The quarterly earnings conference call will take place today at 8:30 a.m. Eastern time and be broadcast live over the Internet at www.lucent.com/investor. It will be maintained on the site for replay through Wednesday, Jan. 26, 2005. Lucent Technologies designs and delivers the systems, services and software that drive next-generation communications networks. Backed by Bell Labs research and development, Lucent uses its strengths in mobility, optical, software, data and voice networking technologies, as well as services, to create new revenue-generating opportunities for its customers, while enabling them to quickly deploy and better manage their networks. Lucent's customer base includes communications service providers, governments and enterprises worldwide. For more information on Lucent Technologies, which has headquarters in Murray Hill, N.J., USA, visit www.lucent.com.

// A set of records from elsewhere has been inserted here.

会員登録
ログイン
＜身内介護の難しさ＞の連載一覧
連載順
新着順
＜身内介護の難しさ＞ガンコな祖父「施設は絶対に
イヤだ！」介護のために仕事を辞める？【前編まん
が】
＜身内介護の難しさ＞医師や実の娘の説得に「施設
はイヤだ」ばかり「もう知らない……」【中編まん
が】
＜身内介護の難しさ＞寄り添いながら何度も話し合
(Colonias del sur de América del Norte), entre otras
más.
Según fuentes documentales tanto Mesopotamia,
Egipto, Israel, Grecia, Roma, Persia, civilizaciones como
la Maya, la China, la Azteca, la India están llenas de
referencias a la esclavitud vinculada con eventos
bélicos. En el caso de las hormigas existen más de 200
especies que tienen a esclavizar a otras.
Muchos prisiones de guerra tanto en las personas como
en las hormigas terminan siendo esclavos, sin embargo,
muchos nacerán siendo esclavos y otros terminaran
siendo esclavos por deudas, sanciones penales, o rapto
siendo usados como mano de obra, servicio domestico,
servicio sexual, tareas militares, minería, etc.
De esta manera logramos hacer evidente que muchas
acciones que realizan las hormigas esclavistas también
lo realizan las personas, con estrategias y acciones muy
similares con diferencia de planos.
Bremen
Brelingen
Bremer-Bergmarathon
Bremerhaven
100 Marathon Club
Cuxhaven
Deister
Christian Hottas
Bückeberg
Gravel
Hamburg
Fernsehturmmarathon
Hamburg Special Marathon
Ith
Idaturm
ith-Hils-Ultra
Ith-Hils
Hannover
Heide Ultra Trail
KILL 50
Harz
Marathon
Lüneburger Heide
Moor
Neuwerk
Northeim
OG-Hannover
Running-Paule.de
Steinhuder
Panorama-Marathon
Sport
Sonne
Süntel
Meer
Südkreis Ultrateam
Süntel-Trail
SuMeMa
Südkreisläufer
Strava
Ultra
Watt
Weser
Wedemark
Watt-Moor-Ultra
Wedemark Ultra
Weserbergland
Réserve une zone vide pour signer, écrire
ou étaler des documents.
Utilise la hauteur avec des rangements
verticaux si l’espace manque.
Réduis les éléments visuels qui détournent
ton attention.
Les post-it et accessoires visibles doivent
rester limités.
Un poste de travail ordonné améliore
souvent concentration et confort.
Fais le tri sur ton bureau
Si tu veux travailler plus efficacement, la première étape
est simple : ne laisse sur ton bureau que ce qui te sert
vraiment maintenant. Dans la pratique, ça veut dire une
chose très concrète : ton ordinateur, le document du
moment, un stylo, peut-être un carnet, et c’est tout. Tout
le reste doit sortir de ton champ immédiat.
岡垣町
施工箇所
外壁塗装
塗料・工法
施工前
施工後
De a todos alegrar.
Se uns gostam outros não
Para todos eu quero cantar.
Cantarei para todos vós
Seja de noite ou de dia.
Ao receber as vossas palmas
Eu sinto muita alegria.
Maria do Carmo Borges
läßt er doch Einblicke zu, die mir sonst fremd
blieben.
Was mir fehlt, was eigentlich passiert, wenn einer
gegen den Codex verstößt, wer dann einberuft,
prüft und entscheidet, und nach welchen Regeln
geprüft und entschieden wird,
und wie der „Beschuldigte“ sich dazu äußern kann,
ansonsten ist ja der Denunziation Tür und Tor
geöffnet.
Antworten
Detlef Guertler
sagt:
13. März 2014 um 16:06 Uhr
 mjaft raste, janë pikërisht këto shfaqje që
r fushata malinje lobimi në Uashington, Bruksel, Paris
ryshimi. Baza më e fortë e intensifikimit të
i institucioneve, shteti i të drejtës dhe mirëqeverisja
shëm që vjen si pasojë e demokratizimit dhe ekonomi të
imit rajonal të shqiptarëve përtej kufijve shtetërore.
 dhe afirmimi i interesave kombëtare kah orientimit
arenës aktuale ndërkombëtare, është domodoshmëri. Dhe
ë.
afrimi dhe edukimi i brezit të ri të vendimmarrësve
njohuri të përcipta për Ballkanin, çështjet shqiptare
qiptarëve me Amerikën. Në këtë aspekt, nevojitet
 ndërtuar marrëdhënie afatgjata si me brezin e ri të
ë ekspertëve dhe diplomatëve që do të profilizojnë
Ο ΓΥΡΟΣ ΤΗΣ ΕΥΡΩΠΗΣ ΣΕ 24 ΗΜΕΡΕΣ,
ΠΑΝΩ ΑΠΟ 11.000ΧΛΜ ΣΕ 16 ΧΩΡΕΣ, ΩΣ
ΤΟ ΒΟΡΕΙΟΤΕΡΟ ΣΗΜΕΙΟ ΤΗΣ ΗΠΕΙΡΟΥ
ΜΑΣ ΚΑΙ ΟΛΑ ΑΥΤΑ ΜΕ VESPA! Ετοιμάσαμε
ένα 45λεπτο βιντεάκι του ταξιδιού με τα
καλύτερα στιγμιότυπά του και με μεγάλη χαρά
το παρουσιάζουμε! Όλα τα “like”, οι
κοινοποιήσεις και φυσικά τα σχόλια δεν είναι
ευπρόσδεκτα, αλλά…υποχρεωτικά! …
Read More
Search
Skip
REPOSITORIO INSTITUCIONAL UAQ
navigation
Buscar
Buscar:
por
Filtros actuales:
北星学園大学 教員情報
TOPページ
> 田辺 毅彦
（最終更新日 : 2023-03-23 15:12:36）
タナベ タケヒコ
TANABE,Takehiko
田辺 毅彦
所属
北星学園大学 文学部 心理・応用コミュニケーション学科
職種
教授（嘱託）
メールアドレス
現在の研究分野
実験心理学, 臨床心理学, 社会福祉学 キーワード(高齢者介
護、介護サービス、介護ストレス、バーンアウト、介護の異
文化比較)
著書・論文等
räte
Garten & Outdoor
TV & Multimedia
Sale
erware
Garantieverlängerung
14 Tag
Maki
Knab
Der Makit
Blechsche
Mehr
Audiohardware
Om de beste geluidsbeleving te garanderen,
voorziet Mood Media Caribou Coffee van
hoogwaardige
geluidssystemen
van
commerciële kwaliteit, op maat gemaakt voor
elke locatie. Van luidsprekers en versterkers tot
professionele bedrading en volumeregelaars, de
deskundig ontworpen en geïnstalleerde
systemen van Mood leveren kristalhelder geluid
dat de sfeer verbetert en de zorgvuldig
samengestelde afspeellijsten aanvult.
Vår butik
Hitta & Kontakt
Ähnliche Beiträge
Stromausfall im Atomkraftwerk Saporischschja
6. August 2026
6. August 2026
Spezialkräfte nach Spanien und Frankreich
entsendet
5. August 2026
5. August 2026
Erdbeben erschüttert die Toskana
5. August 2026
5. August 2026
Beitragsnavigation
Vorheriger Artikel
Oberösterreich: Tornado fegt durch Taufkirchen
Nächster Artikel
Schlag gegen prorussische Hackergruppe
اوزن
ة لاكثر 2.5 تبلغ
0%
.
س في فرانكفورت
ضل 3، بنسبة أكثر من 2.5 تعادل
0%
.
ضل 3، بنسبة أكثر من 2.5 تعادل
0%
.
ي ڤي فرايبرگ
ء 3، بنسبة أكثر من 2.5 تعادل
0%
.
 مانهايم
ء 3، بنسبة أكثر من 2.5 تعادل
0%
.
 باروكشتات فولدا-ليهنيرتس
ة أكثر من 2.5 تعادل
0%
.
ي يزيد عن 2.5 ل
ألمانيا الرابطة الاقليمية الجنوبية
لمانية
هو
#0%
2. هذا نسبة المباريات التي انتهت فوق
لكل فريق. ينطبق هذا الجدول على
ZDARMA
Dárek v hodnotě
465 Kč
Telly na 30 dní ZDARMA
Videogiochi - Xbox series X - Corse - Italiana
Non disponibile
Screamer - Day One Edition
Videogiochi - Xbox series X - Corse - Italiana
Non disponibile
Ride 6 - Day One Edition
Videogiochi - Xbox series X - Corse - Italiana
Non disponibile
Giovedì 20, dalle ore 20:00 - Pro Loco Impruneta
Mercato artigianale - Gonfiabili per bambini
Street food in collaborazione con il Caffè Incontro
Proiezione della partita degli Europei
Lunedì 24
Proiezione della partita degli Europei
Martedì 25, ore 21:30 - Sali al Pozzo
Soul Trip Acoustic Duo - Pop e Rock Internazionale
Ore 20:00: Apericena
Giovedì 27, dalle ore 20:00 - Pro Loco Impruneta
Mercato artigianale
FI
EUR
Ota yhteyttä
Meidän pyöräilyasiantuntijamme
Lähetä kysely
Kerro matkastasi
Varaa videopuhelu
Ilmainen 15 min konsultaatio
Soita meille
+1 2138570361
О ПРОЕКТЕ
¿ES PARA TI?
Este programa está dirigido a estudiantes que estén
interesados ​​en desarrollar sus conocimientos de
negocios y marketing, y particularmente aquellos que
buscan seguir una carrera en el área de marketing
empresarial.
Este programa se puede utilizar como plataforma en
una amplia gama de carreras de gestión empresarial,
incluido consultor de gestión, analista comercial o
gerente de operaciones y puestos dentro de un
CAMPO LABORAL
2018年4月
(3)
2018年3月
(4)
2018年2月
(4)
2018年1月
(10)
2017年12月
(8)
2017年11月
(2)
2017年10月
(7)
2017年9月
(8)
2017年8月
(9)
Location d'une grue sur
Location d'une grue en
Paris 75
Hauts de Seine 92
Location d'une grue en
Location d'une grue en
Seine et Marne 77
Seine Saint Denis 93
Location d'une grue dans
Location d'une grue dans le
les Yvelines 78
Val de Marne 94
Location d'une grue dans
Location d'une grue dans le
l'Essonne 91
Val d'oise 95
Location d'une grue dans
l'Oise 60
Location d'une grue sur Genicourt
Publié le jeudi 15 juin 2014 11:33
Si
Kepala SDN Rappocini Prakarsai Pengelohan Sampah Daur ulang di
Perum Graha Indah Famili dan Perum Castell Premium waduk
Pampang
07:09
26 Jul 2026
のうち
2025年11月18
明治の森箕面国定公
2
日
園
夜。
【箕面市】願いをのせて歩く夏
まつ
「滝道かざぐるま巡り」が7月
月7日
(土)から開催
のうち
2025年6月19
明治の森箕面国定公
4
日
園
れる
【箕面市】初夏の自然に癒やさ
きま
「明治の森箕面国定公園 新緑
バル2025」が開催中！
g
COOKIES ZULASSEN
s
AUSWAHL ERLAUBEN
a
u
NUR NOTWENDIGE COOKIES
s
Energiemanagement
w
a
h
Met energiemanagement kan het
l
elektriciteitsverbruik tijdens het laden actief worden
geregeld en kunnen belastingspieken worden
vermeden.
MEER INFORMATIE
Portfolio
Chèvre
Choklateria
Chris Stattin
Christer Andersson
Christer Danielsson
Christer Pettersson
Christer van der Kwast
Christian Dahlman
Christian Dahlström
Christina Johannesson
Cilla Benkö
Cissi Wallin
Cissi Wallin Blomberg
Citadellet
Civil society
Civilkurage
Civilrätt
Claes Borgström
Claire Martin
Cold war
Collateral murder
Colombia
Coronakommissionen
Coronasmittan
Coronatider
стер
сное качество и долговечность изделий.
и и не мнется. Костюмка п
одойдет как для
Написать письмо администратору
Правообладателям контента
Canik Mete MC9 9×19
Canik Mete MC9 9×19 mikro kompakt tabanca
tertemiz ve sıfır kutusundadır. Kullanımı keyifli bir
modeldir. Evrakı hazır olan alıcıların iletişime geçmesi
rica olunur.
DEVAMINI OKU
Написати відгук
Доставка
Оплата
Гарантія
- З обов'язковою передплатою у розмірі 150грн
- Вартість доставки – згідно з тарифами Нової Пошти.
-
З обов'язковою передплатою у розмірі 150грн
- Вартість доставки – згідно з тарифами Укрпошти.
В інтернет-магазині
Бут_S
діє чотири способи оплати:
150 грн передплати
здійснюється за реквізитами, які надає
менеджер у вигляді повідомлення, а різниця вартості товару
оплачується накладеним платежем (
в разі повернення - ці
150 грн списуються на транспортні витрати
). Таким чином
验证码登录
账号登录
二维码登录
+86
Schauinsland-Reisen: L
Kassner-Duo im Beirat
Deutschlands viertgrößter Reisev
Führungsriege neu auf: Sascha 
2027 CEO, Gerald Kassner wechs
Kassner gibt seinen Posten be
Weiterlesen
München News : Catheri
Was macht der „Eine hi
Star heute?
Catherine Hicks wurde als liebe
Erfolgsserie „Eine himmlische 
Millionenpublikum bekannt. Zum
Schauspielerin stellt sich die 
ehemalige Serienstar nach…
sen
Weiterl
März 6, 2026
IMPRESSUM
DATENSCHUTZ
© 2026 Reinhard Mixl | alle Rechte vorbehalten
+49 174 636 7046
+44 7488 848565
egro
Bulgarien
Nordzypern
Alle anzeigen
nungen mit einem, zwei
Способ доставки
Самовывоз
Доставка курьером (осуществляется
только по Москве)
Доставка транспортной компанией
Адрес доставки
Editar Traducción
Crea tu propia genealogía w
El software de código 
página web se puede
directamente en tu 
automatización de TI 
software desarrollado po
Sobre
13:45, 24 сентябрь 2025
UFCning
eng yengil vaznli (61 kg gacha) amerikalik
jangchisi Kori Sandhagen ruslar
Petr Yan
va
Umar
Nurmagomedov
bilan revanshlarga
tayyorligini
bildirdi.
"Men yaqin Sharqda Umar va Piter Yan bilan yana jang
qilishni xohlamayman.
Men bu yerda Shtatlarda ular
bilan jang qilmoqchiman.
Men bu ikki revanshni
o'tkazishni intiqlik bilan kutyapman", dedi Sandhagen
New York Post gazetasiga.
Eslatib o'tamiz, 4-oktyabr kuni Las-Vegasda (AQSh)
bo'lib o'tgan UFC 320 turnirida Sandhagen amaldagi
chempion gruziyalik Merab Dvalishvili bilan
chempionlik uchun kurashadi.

This news release contains forward-looking statements that are based on current expectations, estimates, forecasts and projections about us, our future performance, the industries in which we operate, our beliefs and our management's assumptions. In addition, other written or oral statements that constitute forward-looking statements may be made by us or on our behalf. Words such as "expects," "anticipates," "targets," "goals," "projects," "intends," "plans," "believes," "seeks" and "estimates," variations of such words and similar expressions are intended to identify such forward-looking statements. These statements are not guarantees of future performance and involve certain risks, uncertainties and assumptions that are difficult to predict or assess. Therefore, actual outcomes and results may differ materially from what is expressed or forecasted in such forward-looking statements. These risks and uncertainties include: fluctuations in the telecommunications market; our ability to compete effectively; our product portfolio and ability to keep pace with technological advances in our industry; our reliance on a limited number of key customers; our exposure to the credit risk of our customers; the pricing, cost and other risks inherent in our long-term sales agreements; the costs and risks associated with our pension and postretirement benefit plans; the social, political and economic risks of our foreign operations; our reliance on third parties to manufacture most of our products; our ability to generate positive cash flow; existing and future litigation; our ability to protect our intellectual property rights and the expenses we may incur in defending such rights; the complexity of our products; changes to existing regulations or technical standards; changes in environmental health and safety laws; and our ability to retain and recruit key personnel. For a further list and description of such risks and uncertainties, see the reports filed by us with the Securities and Exchange Commission. Except as required under the federal securities laws and the rules and regulations of the SEC, we do not have any intention or obligation to update publicly any forward-looking statements after the distribution of this news release, whether as a result of new information, future events, changes in assumptions, or otherwise.
1 Details on the significant items impacting results are available in Exhibit D in the accompanying financial reporting package.
2 Segment information for periods prior to fiscal 2005 was reclassified to conform to the current period's presentation. Beginning on October 1, 2004, messaging products' results are reflected in the Mobility segment rather than the INS segment.